**What to work on**
From top to bottom, retype the data exactly, passing over any picture.

[Web page revision data]
────

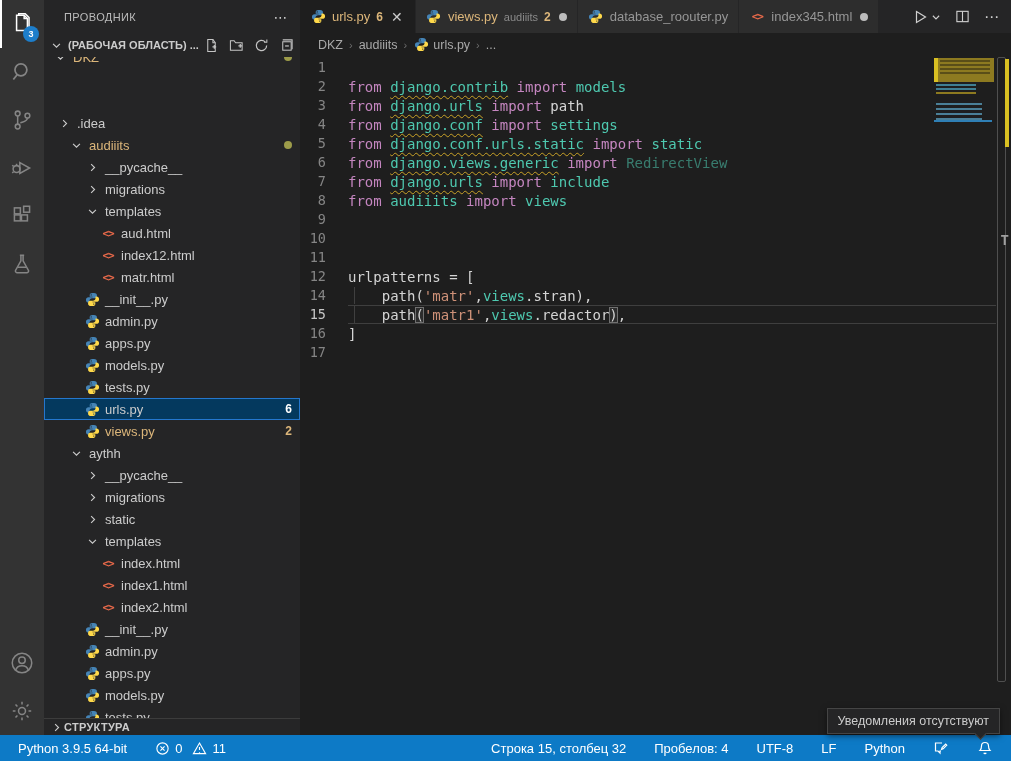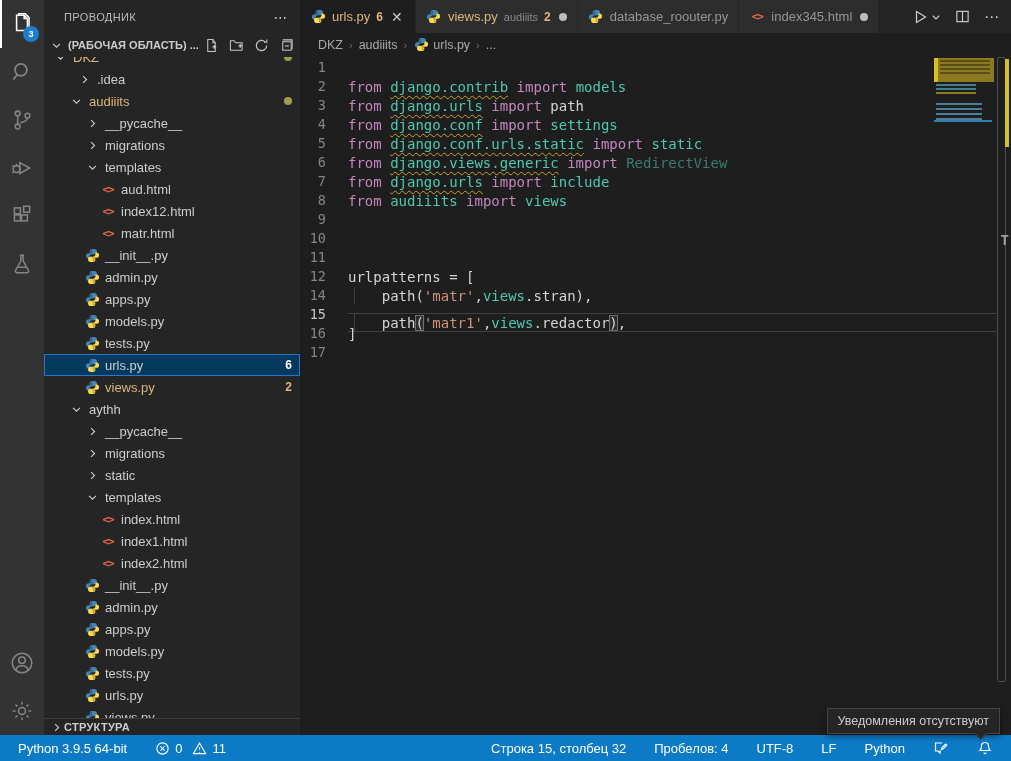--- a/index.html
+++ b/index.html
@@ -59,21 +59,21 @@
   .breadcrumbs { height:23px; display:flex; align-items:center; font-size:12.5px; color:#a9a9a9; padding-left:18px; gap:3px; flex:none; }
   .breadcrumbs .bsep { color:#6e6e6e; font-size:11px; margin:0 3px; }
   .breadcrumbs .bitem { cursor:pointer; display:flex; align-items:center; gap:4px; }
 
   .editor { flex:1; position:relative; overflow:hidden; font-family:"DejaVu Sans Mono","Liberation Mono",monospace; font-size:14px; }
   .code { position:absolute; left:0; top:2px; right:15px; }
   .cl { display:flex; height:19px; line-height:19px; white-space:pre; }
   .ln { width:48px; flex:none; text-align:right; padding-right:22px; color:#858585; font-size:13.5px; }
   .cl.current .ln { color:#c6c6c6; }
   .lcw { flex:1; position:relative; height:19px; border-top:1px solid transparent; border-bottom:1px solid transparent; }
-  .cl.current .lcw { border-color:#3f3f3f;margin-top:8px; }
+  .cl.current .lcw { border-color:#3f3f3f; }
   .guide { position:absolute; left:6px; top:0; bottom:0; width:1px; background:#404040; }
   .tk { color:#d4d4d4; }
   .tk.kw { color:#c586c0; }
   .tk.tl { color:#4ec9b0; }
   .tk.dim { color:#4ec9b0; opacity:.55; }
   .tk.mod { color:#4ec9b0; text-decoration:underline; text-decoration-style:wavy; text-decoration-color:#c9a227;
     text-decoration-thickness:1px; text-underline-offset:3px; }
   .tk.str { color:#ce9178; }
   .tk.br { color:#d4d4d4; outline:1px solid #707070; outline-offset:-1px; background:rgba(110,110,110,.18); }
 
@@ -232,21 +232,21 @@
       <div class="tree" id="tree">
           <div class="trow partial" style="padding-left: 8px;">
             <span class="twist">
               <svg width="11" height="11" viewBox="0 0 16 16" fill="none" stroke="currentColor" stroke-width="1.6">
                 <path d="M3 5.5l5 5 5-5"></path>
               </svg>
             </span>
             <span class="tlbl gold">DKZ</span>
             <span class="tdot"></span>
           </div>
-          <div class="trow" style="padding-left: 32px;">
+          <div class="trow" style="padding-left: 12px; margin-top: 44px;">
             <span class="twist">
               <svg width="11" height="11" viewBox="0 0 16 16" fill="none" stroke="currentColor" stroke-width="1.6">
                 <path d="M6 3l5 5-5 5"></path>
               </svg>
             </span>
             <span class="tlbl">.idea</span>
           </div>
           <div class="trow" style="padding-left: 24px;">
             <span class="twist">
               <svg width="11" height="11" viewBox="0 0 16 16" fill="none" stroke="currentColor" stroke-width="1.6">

────

**Problem solution**
--- a/index.html
+++ b/index.html
@@ -59,21 +59,21 @@
   .breadcrumbs { height:23px; display:flex; align-items:center; font-size:12.5px; color:#a9a9a9; padding-left:18px; gap:3px; flex:none; }
   .breadcrumbs .bsep { color:#6e6e6e; font-size:11px; margin:0 3px; }
   .breadcrumbs .bitem { cursor:pointer; display:flex; align-items:center; gap:4px; }
 
   .editor { flex:1; position:relative; overflow:hidden; font-family:"DejaVu Sans Mono","Liberation Mono",monospace; font-size:14px; }
   .code { position:absolute; left:0; top:2px; right:15px; }
   .cl { display:flex; height:19px; line-height:19px; white-space:pre; }
   .ln { width:48px; flex:none; text-align:right; padding-right:22px; color:#858585; font-size:13.5px; }
   .cl.current .ln { color:#c6c6c6; }
   .lcw { flex:1; position:relative; height:19px; border-top:1px solid transparent; border-bottom:1px solid transparent; }
-  .cl.current .lcw { border-color:#3f3f3f;margin-top:8px; }
+  .cl.current .lcw { border-color:#3f3f3f; }
   .guide { position:absolute; left:6px; top:0; bottom:0; width:1px; background:#404040; }
   .tk { color:#d4d4d4; }
   .tk.kw { color:#c586c0; }
   .tk.tl { color:#4ec9b0; }
   .tk.dim { color:#4ec9b0; opacity:.55; }
   .tk.mod { color:#4ec9b0; text-decoration:underline; text-decoration-style:wavy; text-decoration-color:#c9a227;
     text-decoration-thickness:1px; text-underline-offset:3px; }
   .tk.str { color:#ce9178; }
   .tk.br { color:#d4d4d4; outline:1px solid #707070; outline-offset:-1px; background:rgba(110,110,110,.18); }
 
@@ -232,21 +232,21 @@
       <div class="tree" id="tree">
           <div class="trow partial" style="padding-left: 8px;">
             <span class="twist">
               <svg width="11" height="11" viewBox="0 0 16 16" fill="none" stroke="currentColor" stroke-width="1.6">
                 <path d="M3 5.5l5 5 5-5"></path>
               </svg>
             </span>
             <span class="tlbl gold">DKZ</span>
             <span class="tdot"></span>
           </div>
-          <div class="trow" style="padding-left: 32px;">
+          <div class="trow" style="padding-left: 12px; margin-top: 44px;">
             <span class="twist">
               <svg width="11" height="11" viewBox="0 0 16 16" fill="none" stroke="currentColor" stroke-width="1.6">
                 <path d="M6 3l5 5-5 5"></path>
               </svg>
             </span>
             <span class="tlbl">.idea</span>
           </div>
           <div class="trow" style="padding-left: 24px;">
             <span class="twist">
               <svg width="11" height="11" viewBox="0 0 16 16" fill="none" stroke="currentColor" stroke-width="1.6">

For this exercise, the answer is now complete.